If you are deaf or if hearing loss runs in your family, genetic information may help identify the cause of your condition. It may also identify whether you are likely to have a child who is deaf.
The chances of developing deafness caused by a mutated gene depends on whether the gene is dominant or recessive.
Dominant gene mutation
A dominant gene mutation that causes hearing loss can come from the mother or the father. The chance of passing on this mutation to your children is one in two.
Dominant genes don’t have the same effect on everyone. In one family, a gene can cause profound deafness in one person and mild deafness in another. Sometimes, it may not affect a person’s hearing at all.
A dominant gene mutation may have been in a family for generations, but it can also appear for the first time in a family without a history of deafness.
Recessive gene mutation
A recessive gene mutation that causes deafness in a child must have been passed on by both the mother and father.
If the child only inherits one copy of the affected gene from one parent, they’ll be a carrier. This means that although they can hear, they can pass on the affected gene to their own children.
A person who is deaf due to a recessive mutation may have parents who are hearing. They may also have brothers and sisters who are both hearing and deaf, and no family history of deafness even though the deafness is genetic.
Mitochondrial gene mutation
Most of our genes are in our chromosomes, but some are found in structures called mitochondria.
Mitochondria are in the cells of our bodies and are inherited from our mothers. This means that if deafness is caused by a mutation in a mitochondrial gene, only women can pass on deafness to their children. However, both men and women can have this type of deafness.

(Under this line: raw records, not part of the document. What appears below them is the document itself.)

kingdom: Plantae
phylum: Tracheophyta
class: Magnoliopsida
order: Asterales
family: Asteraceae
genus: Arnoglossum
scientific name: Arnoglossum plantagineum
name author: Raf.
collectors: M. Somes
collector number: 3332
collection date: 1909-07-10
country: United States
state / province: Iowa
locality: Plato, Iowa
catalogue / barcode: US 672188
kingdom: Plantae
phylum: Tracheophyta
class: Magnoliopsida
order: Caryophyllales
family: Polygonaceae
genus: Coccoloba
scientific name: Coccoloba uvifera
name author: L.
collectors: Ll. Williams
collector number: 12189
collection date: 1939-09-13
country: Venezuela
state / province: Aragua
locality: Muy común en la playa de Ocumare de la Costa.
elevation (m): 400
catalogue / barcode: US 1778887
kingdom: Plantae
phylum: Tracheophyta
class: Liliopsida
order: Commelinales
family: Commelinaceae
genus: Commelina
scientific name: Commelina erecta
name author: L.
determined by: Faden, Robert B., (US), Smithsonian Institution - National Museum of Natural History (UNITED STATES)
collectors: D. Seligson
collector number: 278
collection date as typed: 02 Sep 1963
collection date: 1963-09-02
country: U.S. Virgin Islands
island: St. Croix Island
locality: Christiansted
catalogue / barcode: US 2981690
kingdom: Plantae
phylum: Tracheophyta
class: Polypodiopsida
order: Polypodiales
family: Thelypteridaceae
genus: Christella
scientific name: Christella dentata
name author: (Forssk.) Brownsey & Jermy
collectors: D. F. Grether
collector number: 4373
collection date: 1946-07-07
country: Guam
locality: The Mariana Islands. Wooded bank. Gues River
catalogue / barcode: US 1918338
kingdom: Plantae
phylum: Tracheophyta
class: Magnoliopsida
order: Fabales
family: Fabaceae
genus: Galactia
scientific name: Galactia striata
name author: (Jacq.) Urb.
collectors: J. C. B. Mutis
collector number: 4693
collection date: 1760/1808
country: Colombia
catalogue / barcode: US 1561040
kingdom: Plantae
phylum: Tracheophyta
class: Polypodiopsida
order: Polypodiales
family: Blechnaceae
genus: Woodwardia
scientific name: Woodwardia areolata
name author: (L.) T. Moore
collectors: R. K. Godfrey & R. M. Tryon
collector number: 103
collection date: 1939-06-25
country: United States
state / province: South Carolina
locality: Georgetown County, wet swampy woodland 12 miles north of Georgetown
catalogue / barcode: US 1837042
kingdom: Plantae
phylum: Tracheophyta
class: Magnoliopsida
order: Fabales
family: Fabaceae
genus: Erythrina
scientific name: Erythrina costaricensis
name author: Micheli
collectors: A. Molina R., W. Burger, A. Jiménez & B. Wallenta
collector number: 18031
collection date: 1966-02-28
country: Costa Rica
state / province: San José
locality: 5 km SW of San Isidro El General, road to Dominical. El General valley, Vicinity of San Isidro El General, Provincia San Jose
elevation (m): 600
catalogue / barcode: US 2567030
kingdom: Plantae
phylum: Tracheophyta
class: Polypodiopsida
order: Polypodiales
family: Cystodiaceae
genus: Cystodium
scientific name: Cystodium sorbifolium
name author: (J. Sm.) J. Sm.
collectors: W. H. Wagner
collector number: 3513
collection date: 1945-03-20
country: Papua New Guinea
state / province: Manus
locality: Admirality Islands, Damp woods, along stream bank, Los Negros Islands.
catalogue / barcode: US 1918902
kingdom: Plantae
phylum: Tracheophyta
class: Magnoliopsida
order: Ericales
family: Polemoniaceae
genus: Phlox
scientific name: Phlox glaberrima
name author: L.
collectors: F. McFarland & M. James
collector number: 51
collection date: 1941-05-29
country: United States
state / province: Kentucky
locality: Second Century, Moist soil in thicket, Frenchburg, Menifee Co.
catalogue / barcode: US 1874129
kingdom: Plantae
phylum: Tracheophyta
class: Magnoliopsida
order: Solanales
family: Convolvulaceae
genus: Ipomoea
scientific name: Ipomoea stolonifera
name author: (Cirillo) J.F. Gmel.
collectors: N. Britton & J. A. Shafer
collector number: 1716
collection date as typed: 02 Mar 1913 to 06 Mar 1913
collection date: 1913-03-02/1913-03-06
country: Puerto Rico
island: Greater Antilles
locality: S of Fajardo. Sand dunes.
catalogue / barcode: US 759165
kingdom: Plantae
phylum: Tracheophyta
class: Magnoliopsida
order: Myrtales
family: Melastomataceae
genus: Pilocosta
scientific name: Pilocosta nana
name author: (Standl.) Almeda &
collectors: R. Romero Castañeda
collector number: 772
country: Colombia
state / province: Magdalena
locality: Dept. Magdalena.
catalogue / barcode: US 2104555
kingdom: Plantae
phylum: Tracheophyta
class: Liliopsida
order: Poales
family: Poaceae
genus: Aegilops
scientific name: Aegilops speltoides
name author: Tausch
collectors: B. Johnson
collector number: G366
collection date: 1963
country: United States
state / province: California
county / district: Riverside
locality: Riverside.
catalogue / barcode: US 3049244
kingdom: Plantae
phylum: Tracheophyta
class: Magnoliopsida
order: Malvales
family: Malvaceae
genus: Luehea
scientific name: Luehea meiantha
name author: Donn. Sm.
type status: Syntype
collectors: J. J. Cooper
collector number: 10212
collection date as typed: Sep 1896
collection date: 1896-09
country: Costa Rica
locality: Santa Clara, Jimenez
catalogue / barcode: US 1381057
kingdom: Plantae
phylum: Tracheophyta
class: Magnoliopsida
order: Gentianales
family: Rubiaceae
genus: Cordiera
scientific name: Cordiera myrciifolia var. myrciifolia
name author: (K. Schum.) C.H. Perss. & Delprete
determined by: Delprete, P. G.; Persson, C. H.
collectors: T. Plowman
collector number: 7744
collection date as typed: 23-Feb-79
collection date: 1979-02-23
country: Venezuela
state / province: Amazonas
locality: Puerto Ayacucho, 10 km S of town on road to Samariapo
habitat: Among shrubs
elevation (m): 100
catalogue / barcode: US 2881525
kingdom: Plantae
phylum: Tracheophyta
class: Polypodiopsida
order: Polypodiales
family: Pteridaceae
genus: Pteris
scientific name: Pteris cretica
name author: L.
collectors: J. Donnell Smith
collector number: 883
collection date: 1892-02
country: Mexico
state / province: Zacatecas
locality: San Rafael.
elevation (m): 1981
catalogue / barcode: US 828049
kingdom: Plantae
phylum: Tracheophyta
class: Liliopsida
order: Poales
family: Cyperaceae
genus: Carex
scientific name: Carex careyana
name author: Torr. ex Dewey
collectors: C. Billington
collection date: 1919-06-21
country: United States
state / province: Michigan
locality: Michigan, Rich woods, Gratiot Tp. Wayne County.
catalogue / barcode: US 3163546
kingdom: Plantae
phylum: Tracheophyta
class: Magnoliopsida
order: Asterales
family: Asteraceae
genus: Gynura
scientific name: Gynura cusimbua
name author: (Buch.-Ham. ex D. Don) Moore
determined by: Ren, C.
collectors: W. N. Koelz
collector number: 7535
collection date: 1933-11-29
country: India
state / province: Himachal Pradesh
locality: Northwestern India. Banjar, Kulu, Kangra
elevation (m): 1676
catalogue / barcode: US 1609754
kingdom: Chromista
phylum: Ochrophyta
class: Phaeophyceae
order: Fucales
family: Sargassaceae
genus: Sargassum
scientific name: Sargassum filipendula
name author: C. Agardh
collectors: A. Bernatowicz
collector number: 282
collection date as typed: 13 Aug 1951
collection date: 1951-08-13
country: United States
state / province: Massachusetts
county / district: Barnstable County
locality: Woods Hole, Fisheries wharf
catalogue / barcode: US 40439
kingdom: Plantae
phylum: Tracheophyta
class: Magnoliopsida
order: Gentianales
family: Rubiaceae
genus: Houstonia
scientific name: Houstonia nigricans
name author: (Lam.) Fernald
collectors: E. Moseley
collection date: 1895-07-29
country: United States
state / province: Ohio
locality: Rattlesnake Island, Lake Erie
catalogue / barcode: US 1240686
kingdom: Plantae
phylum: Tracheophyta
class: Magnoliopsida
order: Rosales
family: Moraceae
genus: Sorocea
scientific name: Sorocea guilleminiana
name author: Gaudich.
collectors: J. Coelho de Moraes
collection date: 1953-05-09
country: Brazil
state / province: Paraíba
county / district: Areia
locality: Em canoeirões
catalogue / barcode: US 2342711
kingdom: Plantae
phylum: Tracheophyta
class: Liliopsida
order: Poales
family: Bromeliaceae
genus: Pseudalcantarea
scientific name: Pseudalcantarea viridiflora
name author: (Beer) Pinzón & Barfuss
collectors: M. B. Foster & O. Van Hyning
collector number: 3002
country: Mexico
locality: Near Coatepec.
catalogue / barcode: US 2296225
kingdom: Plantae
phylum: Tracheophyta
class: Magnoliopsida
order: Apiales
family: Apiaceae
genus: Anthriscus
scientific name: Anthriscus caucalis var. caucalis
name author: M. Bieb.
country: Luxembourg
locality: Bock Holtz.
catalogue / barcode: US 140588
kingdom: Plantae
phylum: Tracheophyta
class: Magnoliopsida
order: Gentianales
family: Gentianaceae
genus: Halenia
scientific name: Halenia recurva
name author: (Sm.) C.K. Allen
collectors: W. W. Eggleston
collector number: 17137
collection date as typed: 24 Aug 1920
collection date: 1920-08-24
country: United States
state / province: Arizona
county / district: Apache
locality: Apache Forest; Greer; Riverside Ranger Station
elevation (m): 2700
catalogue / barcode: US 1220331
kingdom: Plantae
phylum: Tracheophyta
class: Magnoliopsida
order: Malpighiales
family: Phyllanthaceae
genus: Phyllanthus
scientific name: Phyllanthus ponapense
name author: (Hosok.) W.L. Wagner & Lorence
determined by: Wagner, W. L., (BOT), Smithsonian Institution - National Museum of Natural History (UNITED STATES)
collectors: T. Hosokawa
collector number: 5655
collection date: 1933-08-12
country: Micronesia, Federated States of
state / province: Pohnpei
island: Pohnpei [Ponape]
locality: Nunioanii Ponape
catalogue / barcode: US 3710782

Genetic information and deafness
If you are deaf, or if deafness runs in your family, genetic information may be helpful to:
- find out the chances of having a child who is deaf
- try to identify the cause of your deafness
- look for medical conditions that might be associated with your deafness.
About 30% of deafness in young children is associated with other medical conditions or syndromes. For example, someone with Usher syndrome has deafness from birth and loses their sight gradually.
How to get genetic information
You can get information about genetics and deafness by having a consultation in a genetic clinic. This consultation is called genetic counselling.
Genetic counselling is free on the NHS, but you need to be referred by your GP, paediatrician, ear, nose and throat (ENT) consultant or audiologist.
Genetic research into deafness
In the future, many more genes may be discovered that are needed for hearing. The genes discovered so far mainly cause deafness in childhood or young adulthood.
However, deafness in older people could be due to genetic inheritance too. Researchers are beginning to discover which genes cause age-related hearing loss. This might mean people who are at risk of losing their hearing can be identified, and can take steps to protect their hearing.